At least the others *noticed* that something was wrong - and died.
You aren't remembered for doing what is expected of you
It mentions there is no scripting or stylesheets in this test--just random HTML tag soup. So yes, there was a very defined, arbirtrary range established. The results are disappointing for IE competitors for sure, but given IE is at major release SIX and at the end of its life cycle, while the likes of Thunderbird are for less mature (barely at 1.0 and at the early stages of its life cycle) I would expect and demand no less than perfection from IE.
Given the arbitrary limits on this test, it appears to be designed specifically to make IE look better than its competitors and prove some point rather than be an objective investigation. It is well known that the most serious problems in IE are with scripting and CSS support being unstable, broken or incomplete. A similar test should be conducted of IE should be done with these included. Kudos to the author of the bugtraq entry for doing this kind of testing, but I don't think the editorial commentary regarding the amount of testing of these browsers or their attention to security is warranted or productive.

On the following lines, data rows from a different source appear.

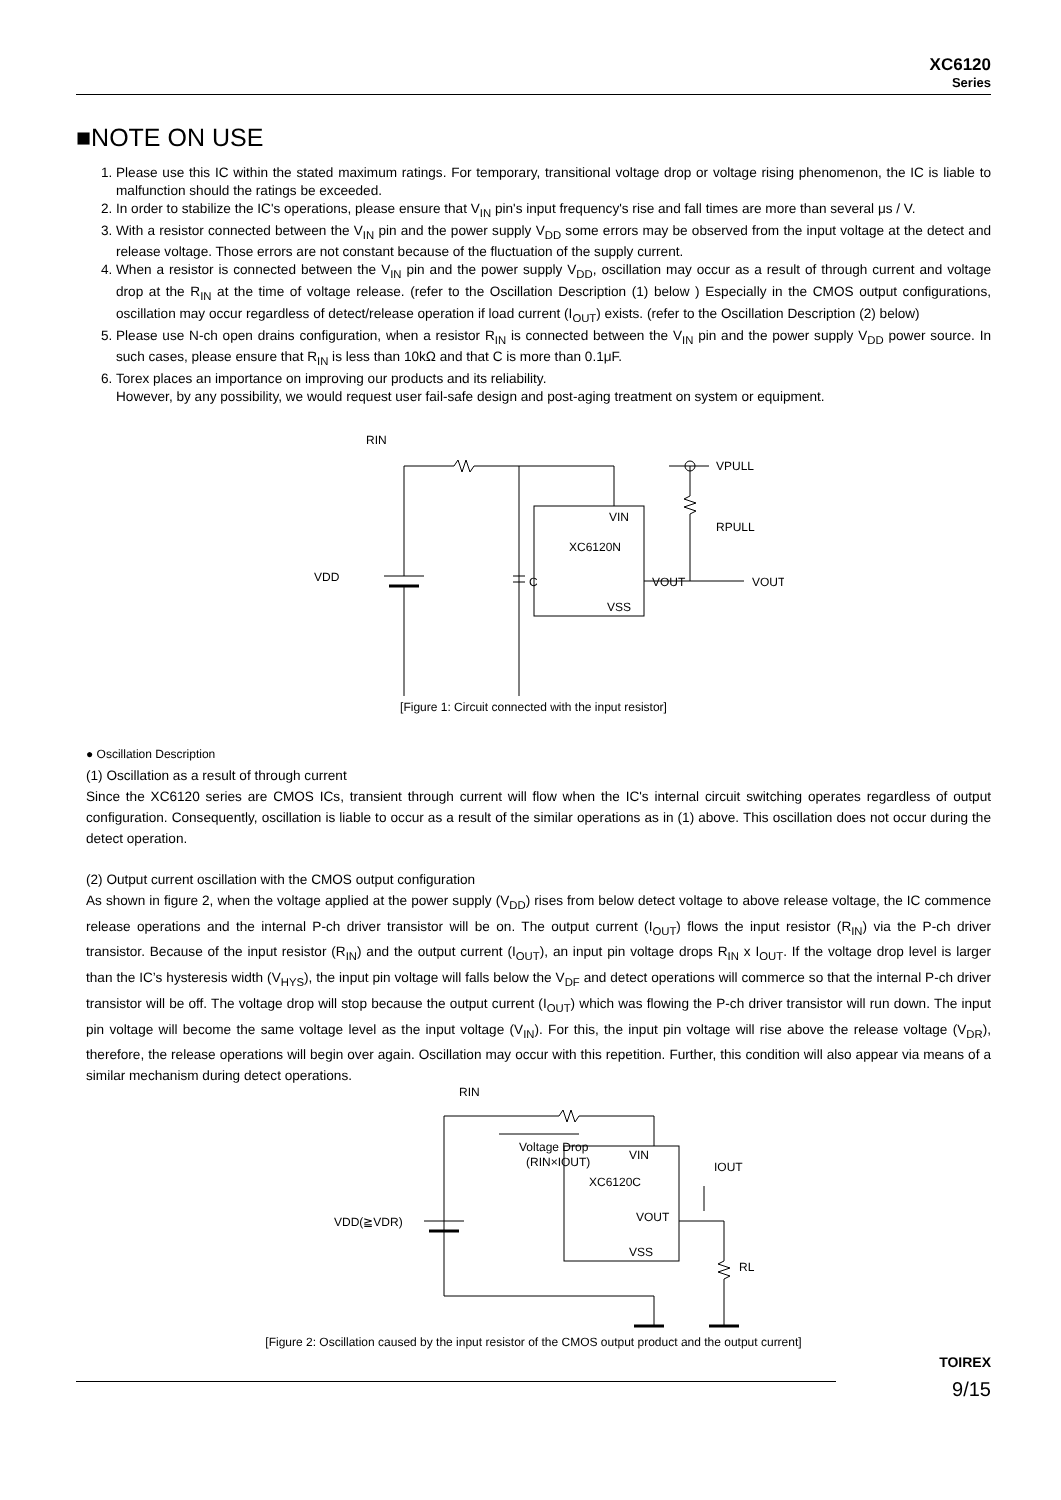XC6120
Series
■NOTE ON USE
1. Please use this IC within the stated maximum ratings. For temporary, transitional voltage drop or voltage rising phenomenon, the IC is liable to malfunction should the ratings be exceeded.
2. In order to stabilize the IC's operations, please ensure that V<sub>IN</sub> pin's input frequency's rise and fall times are more than several μs / V.
3. With a resistor connected between the V<sub>IN</sub> pin and the power supply V<sub>DD</sub> some errors may be observed from the input voltage at the detect and release voltage. Those errors are not constant because of the fluctuation of the supply current.
4. When a resistor is connected between the V<sub>IN</sub> pin and the power supply V<sub>DD</sub>, oscillation may occur as a result of through current and voltage drop at the R<sub>IN</sub> at the time of voltage release. (refer to the Oscillation Description (1) below ) Especially in the CMOS output configurations, oscillation may occur regardless of detect/release operation if load current (I<sub>OUT</sub>) exists. (refer to the Oscillation Description (2) below)
5. Please use N-ch open drains configuration, when a resistor R<sub>IN</sub> is connected between the V<sub>IN</sub> pin and the power supply V<sub>DD</sub> power source. In such cases, please ensure that R<sub>IN</sub> is less than 10kΩ and that C is more than 0.1μF.
6. Torex places an importance on improving our products and its reliability.
However, by any possibility, we would request user fail-safe design and post-aging treatment on system or equipment.
RIN
VDD
C
VIN
XC6120N
VOUT
VSS
VPULL
RPULL
VOUT
[Figure 1: Circuit connected with the input resistor]
● Oscillation Description
(1) Oscillation as a result of through current
Since the XC6120 series are CMOS ICs, transient through current will flow when the IC's internal circuit switching operates regardless of output configuration. Consequently, oscillation is liable to occur as a result of the similar operations as in (1) above. This oscillation does not occur during the detect operation.
(2) Output current oscillation with the CMOS output configuration
As shown in figure 2, when the voltage applied at the power supply (V<sub>DD</sub>) rises from below detect voltage to above release voltage, the IC commence release operations and the internal P-ch driver transistor will be on. The output current (I<sub>OUT</sub>) flows the input resistor (R<sub>IN</sub>) via the P-ch driver transistor. Because of the input resistor (R<sub>IN</sub>) and the output current (I<sub>OUT</sub>), an input pin voltage drops R<sub>IN</sub> x I<sub>OUT</sub>. If the voltage drop level is larger than the IC’s hysteresis width (V<sub>HYS</sub>), the input pin voltage will falls below the V<sub>DF</sub> and detect operations will commerce so that the internal P-ch driver transistor will be off. The voltage drop will stop because the output current (I<sub>OUT</sub>) which was flowing the P-ch driver transistor will run down. The input pin voltage will become the same voltage level as the input voltage (V<sub>IN</sub>). For this, the input pin voltage will rise above the release voltage (V<sub>DR</sub>), therefore, the release operations will begin over again. Oscillation may occur with this repetition. Further, this condition will also appear via means of a similar mechanism during detect operations.
RIN
Voltage Drop
(RIN×IOUT)
VIN
XC6120C
VOUT
VSS
VDD(≧VDR)
IOUT
RL
[Figure 2: Oscillation caused by the input resistor of the CMOS output product and the output current]
TOIREX
9/15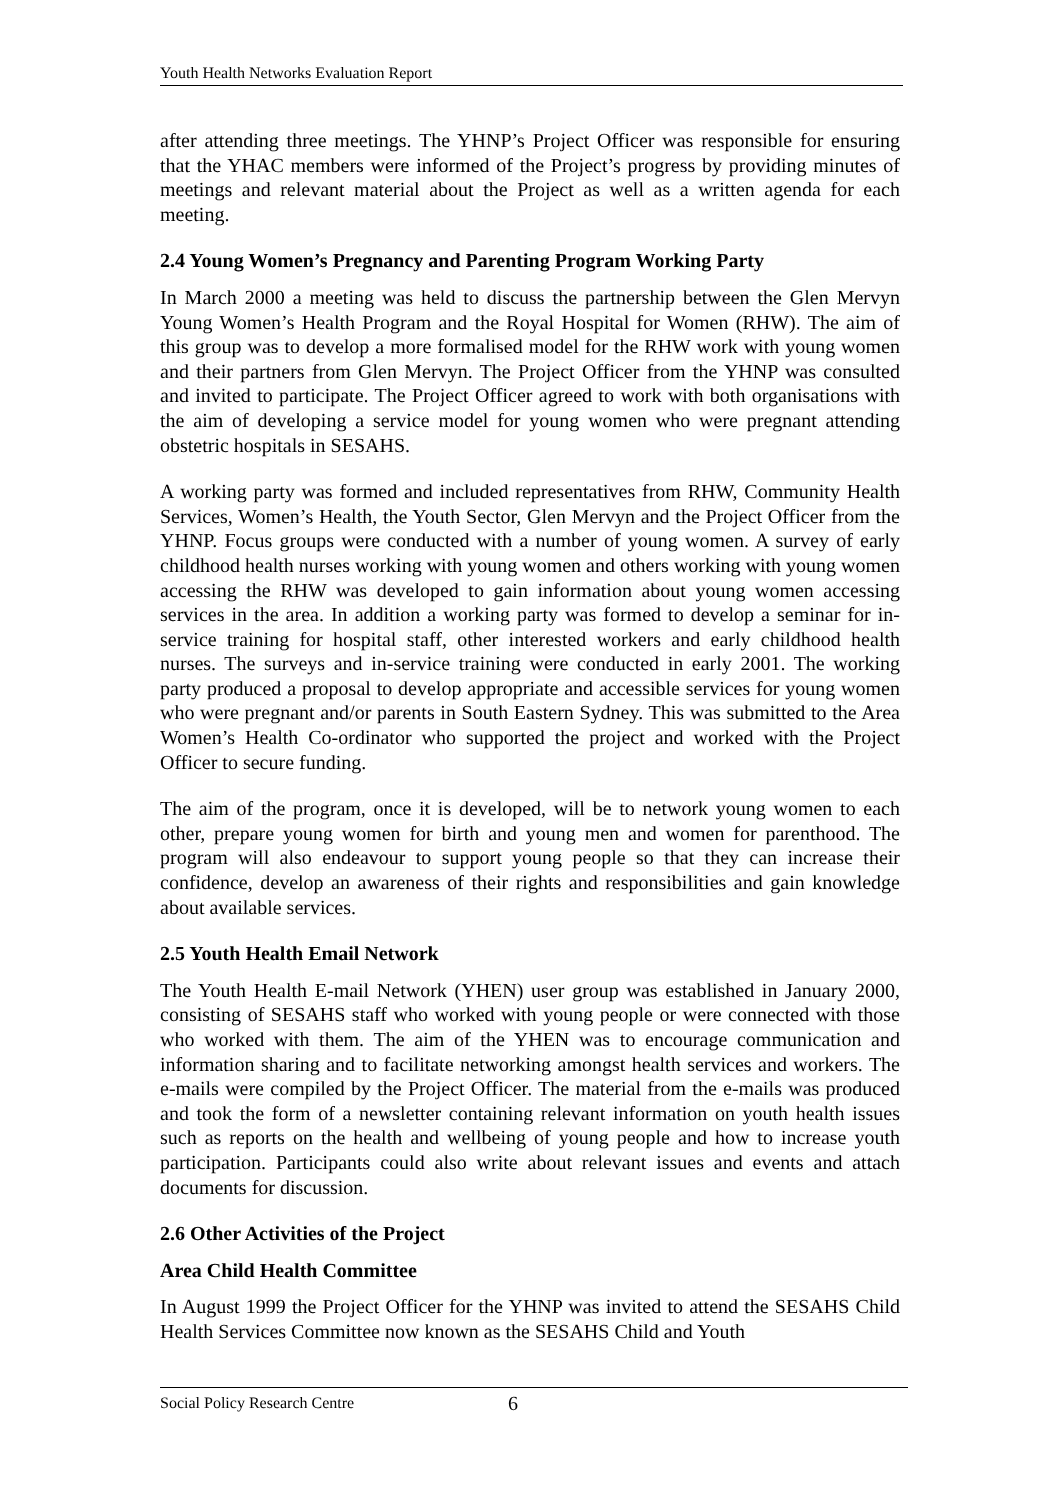Youth Health Networks Evaluation Report
after attending three meetings. The YHNP’s Project Officer was responsible for ensuring that the YHAC members were informed of the Project’s progress by providing minutes of meetings and relevant material about the Project as well as a written agenda for each meeting.
2.4 Young Women’s Pregnancy and Parenting Program Working Party
In March 2000 a meeting was held to discuss the partnership between the Glen Mervyn Young Women’s Health Program and the Royal Hospital for Women (RHW). The aim of this group was to develop a more formalised model for the RHW work with young women and their partners from Glen Mervyn. The Project Officer from the YHNP was consulted and invited to participate. The Project Officer agreed to work with both organisations with the aim of developing a service model for young women who were pregnant attending obstetric hospitals in SESAHS.
A working party was formed and included representatives from RHW, Community Health Services, Women’s Health, the Youth Sector, Glen Mervyn and the Project Officer from the YHNP. Focus groups were conducted with a number of young women. A survey of early childhood health nurses working with young women and others working with young women accessing the RHW was developed to gain information about young women accessing services in the area. In addition a working party was formed to develop a seminar for in-service training for hospital staff, other interested workers and early childhood health nurses. The surveys and in-service training were conducted in early 2001. The working party produced a proposal to develop appropriate and accessible services for young women who were pregnant and/or parents in South Eastern Sydney. This was submitted to the Area Women’s Health Co-ordinator who supported the project and worked with the Project Officer to secure funding.
The aim of the program, once it is developed, will be to network young women to each other, prepare young women for birth and young men and women for parenthood. The program will also endeavour to support young people so that they can increase their confidence, develop an awareness of their rights and responsibilities and gain knowledge about available services.
2.5 Youth Health Email Network
The Youth Health E-mail Network (YHEN) user group was established in January 2000, consisting of SESAHS staff who worked with young people or were connected with those who worked with them. The aim of the YHEN was to encourage communication and information sharing and to facilitate networking amongst health services and workers. The e-mails were compiled by the Project Officer. The material from the e-mails was produced and took the form of a newsletter containing relevant information on youth health issues such as reports on the health and wellbeing of young people and how to increase youth participation. Participants could also write about relevant issues and events and attach documents for discussion.
2.6 Other Activities of the Project
Area Child Health Committee
In August 1999 the Project Officer for the YHNP was invited to attend the SESAHS Child Health Services Committee now known as the SESAHS Child and Youth
Social Policy Research Centre 6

The author freely admits he did not seriously analyse the source code for the root cause of these crashes (and in the case of IE, he cannot do so even if he wanted to--but that doesn't stop him from proclaiming it as superior quality). He also provides no evidence that these bugs compromise security in any way beyond consuming system resources, so it was not exactly appropriate to attack their security abilities without further study.
As to the jibe about lack of testing...Many of these alternatives are open source projects, not yet at official 1.0 release yet people! Being open source, the whole point of exposure is to get many eyes looking at the code, and get people involved in improving the code. He seems to know a great deal about programming so I suggest he volunteer some of his spare time to the Mozilla project to make things right, if he is indeed THAT concerned about the issue.